第7章 宴
座椅子の横には何やら小物がいっぱいあった。
1つは香油なんだろうか。とってもいい匂いがした。
りんさんが「失礼しますね」といってやはり香油だったものを手に少量取り、馴染ませてから手で私の髪を鋤き始めた。
何の香りだろうか。
よくわからないけど本当にいい匂い。
りんさんは軽く頭皮のマッサージもしてくれた。
(どうしよう、眠くなるくらい気持ちいい)
私は押し寄せる眠気をはねのけながら言った。
「やっぱり普通のお姫様って綺麗な長い髪をお持ちなんですか?」
するとりんさんは少し黙ったあと言った。
「私はお髪の短い方ははじめて見ました」
まぁこの長さはこの時代あり得ないものなんだろうな、と思いながら相槌をうつ。
「どうして短いのかお聞きしても…?」
とさくらちゃんがおそるおそる尋ねた。
するとふじさんの方からえも言えぬ威圧感が放たれ、さくらちゃんは黙ってしまった。
「特に深いアレはないですよ。
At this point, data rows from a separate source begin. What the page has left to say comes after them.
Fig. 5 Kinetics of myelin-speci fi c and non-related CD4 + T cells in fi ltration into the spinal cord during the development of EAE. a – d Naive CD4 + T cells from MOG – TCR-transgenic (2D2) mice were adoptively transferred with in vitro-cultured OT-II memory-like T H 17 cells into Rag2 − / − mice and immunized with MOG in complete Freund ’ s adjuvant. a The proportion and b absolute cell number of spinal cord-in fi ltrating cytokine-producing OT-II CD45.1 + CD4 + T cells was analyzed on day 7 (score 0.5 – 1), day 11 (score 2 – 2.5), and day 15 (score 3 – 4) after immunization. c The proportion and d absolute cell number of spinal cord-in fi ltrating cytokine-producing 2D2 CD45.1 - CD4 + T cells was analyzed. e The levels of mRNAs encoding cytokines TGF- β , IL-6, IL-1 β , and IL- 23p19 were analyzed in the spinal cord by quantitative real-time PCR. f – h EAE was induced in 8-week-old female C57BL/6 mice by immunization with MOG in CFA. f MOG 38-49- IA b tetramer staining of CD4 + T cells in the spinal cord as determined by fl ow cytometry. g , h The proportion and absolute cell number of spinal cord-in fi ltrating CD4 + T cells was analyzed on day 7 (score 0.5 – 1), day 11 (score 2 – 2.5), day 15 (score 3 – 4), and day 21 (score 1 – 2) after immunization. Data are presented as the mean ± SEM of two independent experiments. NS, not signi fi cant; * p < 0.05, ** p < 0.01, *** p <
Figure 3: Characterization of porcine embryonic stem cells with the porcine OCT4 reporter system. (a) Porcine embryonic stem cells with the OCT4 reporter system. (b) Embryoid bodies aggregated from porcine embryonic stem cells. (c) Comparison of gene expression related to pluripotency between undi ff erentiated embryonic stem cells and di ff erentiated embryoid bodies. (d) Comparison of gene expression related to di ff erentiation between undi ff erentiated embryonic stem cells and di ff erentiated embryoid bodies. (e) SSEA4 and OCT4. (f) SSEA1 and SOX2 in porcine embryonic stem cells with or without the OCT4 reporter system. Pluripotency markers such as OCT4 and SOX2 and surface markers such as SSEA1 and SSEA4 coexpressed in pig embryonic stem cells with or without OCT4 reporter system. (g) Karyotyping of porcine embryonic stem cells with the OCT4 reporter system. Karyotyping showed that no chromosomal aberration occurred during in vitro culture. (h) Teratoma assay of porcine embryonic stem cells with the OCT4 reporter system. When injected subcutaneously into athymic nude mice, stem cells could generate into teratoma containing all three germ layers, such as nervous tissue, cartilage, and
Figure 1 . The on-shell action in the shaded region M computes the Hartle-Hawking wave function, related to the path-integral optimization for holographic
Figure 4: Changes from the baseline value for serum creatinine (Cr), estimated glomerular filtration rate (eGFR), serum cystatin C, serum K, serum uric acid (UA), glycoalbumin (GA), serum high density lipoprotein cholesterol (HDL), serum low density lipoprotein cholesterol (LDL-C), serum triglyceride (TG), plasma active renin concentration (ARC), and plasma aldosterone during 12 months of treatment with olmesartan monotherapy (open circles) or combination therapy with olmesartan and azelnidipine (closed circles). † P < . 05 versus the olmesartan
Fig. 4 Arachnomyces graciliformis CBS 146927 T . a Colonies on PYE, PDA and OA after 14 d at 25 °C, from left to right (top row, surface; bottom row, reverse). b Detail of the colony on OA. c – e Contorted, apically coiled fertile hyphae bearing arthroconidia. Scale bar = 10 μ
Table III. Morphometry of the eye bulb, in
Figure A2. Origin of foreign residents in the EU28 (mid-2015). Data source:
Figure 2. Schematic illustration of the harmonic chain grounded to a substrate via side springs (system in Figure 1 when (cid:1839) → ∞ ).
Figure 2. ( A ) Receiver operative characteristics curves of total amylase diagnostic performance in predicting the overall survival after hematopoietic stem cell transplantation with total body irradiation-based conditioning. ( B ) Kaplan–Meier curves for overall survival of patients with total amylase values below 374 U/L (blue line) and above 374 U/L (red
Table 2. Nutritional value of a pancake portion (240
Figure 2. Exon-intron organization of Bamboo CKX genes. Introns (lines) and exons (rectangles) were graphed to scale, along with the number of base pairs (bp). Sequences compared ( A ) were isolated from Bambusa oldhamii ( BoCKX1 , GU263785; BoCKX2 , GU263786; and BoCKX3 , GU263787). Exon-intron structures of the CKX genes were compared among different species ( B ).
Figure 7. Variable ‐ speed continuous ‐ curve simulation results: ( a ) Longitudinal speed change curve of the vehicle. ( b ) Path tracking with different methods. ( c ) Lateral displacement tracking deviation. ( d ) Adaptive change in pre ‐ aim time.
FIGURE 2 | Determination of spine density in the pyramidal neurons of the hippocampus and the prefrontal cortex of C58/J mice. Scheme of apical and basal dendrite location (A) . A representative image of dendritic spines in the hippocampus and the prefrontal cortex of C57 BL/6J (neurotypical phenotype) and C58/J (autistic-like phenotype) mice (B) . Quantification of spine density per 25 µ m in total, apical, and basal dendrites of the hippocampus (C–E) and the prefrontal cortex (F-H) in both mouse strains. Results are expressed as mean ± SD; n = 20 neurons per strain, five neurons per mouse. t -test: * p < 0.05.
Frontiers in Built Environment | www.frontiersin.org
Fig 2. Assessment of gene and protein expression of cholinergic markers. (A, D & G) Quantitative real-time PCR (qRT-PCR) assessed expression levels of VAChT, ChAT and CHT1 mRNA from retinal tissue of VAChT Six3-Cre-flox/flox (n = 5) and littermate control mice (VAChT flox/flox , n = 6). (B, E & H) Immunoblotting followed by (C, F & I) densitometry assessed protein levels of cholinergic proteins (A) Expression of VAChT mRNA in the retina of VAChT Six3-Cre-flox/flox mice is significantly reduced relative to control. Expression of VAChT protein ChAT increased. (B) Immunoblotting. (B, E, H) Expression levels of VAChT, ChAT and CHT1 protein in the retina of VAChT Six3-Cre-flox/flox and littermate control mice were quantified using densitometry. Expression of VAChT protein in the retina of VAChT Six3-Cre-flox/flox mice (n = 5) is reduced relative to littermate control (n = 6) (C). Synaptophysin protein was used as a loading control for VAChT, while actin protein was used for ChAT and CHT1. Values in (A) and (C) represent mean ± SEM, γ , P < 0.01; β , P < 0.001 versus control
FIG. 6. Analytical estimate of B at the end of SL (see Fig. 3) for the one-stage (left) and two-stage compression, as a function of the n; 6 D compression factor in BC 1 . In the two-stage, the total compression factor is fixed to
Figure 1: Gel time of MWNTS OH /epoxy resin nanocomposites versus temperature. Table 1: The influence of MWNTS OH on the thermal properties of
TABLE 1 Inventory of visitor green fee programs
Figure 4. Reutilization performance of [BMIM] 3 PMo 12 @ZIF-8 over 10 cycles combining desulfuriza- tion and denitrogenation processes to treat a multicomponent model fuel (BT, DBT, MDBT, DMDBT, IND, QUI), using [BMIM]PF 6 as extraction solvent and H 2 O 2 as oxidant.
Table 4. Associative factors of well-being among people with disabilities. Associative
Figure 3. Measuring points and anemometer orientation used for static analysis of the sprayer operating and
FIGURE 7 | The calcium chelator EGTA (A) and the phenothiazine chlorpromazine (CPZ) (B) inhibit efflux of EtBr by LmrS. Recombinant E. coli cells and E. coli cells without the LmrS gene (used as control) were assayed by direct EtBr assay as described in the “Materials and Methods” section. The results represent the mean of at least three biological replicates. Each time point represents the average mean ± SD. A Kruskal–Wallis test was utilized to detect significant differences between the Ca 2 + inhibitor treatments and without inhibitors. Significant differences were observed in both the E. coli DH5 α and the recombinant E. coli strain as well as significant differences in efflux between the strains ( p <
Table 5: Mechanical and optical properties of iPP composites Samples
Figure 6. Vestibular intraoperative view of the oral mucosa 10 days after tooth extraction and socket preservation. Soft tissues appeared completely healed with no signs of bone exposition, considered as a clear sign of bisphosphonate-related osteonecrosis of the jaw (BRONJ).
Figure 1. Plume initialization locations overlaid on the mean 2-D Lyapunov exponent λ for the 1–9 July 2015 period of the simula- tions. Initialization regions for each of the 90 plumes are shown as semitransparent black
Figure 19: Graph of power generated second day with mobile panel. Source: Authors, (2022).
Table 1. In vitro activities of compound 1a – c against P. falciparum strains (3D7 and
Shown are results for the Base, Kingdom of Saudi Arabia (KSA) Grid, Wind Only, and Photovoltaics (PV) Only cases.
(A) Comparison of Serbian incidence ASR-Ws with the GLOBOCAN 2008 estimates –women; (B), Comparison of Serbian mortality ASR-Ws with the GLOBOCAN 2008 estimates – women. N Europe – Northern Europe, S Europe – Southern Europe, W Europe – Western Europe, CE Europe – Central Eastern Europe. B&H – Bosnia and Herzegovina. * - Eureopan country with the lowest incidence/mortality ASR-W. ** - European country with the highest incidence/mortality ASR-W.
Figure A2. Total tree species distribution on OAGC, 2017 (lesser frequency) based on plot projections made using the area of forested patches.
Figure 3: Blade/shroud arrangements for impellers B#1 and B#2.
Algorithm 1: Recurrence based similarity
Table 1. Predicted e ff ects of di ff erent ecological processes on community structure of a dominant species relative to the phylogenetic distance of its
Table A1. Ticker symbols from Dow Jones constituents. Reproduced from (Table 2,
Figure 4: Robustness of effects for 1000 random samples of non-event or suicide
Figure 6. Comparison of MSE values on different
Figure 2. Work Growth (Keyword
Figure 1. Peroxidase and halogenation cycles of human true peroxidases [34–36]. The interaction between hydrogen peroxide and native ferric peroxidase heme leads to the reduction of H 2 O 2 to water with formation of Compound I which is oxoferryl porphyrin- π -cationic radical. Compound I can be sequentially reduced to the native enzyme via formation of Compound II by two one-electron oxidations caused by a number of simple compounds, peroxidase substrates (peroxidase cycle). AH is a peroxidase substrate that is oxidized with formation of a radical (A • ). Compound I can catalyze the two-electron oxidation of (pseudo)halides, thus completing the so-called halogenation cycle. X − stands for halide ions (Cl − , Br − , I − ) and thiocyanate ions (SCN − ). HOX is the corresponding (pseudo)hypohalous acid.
邪魔だったから切ったみたいな」
すると一瞬場が静まり返る。
「姫様、大変な思いをされたんですね…」
とりんがいたわしげに言った。
(なぜその流れに)
「まぁ大丈夫ですよ」
そう言って私は後ろを振り返る。
「そろそろ大丈夫ですか?りんさんお上手すぎてこれ以上されると眠くなってしまうので…」
正確には寝ちゃうので、だがそんなことを言うわけにもいくまい。
「ありがとうございます…!ではご自身でも具合をご覧になってください」
そう言って鏡を渡される。
鏡で見ると私の短い髪はCMレベルでツヤツヤだった。